Take steps to clique-proof your team
When are collaboration and sharing bad for your team? When they’re only being done by certain team members, with everyone else—including you—on the outside looking in. It’s not that hard for an apparently solid team to break apart into a collection of cliques. Here’s how you can stop this problem before it starts:
Identify the clique-prone. Sometimes, cliques are based simply on identity, with people of the same age, race or gender sorting themselves out from the others. Other factors to watch for may be prior work history—for example, if several team members used to work together somewhere else—or differences in work setting, such as between team members working in the office and those spending more time in the field. None of these factors is guaranteed to create a damaging clique, but they’re important to recognize. Certainly, when you as the manager need to assign team members to work together, you should aim to avoid putting the naturally clique-prone together and giving them a reason to separate from the rest of the team.
Watch for clique creators. Sometimes these are people, but more often they’re events or trends on your team.
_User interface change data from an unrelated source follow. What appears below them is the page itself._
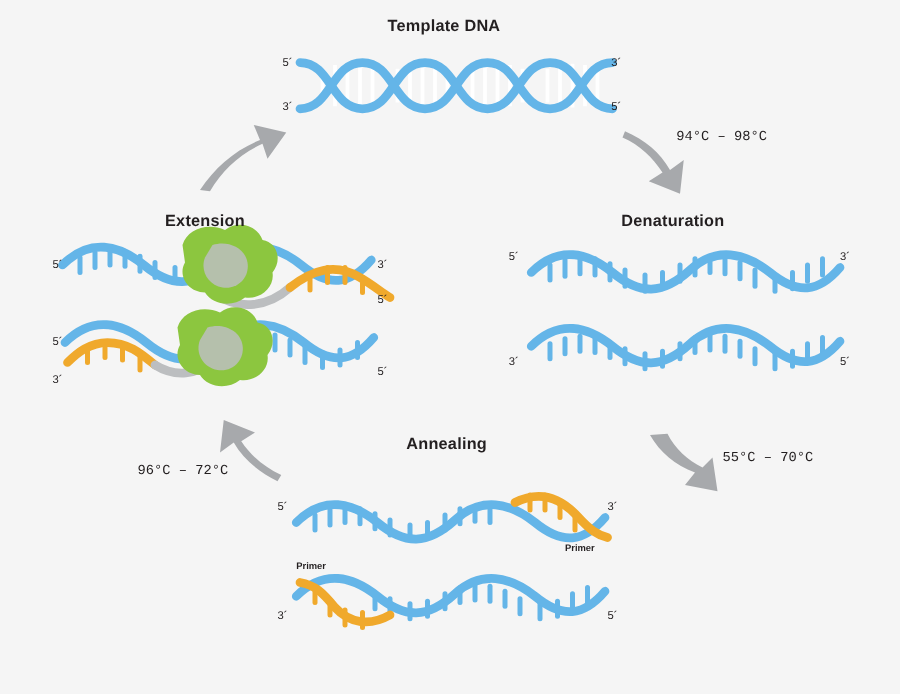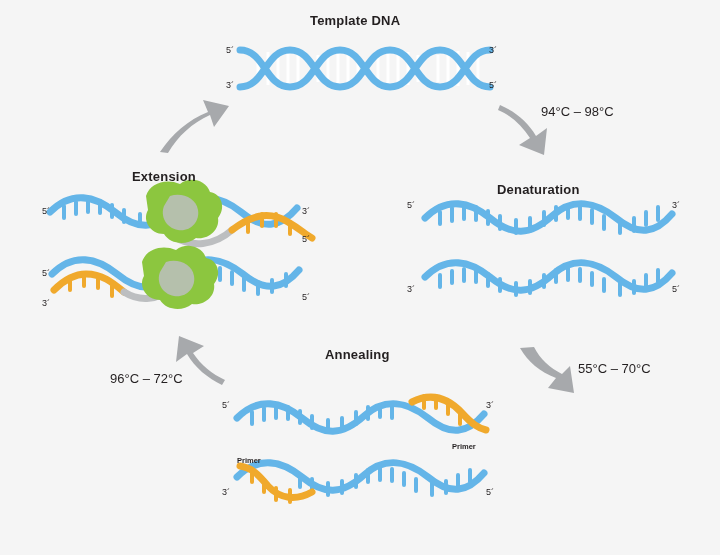--- a/index.html
+++ b/index.html
@@ -30,8 +30,9 @@
     letter-spacing: .2px;
   }
   .temp-label {
-    font-size: 13px;
+    font-size: 11px;
     font-weight: normal;
+    font-family: Liberation Mono, monospace;
   }
   .end-label {
     font-size: 9px;

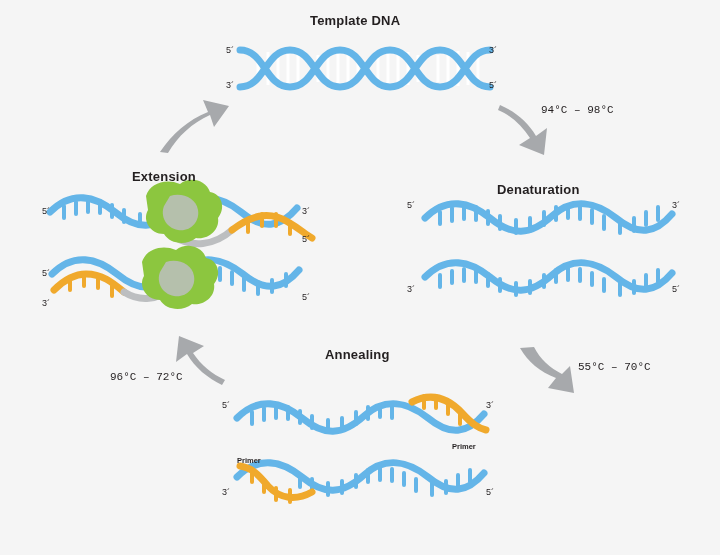--- a/index.html
+++ b/index.html
@@ -278,7 +278,7 @@
   <div class="lbl end-label" style="left:489px; top:80px;">5´</div>
 
   <div class="lbl temp-label" style="left:541px; top:104px;">94°C – 98°C</div>
-  <div class="lbl stage-title" style="left:497px; top:182px;text-align:center;">Denaturation</div>
+  <div class="lbl stage-title" style="left:497px; top:169px;text-align:center;">Denaturation</div>
   <div class="lbl end-label" style="left:407px; top:200px;">5´</div>
   <div class="lbl end-label" style="left:672px; top:200px;">3´</div>
   <div class="lbl end-label" style="left:407px; top:284px;">3´</div>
Any dramatic change in your work situation, such as a reorganization, a major new project or even instability at the top of the enterprise, can shake the team’s foundations enough to create cliques. Also, if you’re under pressure or managing a heavy workload, your people may not feel they have time to maintain social bonds with everyone on the team, let alone others in the enterprise. Hunkering down to deal with major challenges can lead to a “foxhole” mentality that’s conducive to cliques.
Monitor your own behavior. It’s your responsibility to promote effective relationships among the entire team, but as a manager you have more leeway to build those relationships than your team members might. The easiest way to make sure that people aren’t being excluded is to include them yourself, and the easiest way to puncture a clique is to make yourself a part of it. Both of these strategies are part of your job description. And make sure that you’re not, subconsciously, forming your own clique of your top team members, the people you turn to regularly for help with challenging tasks.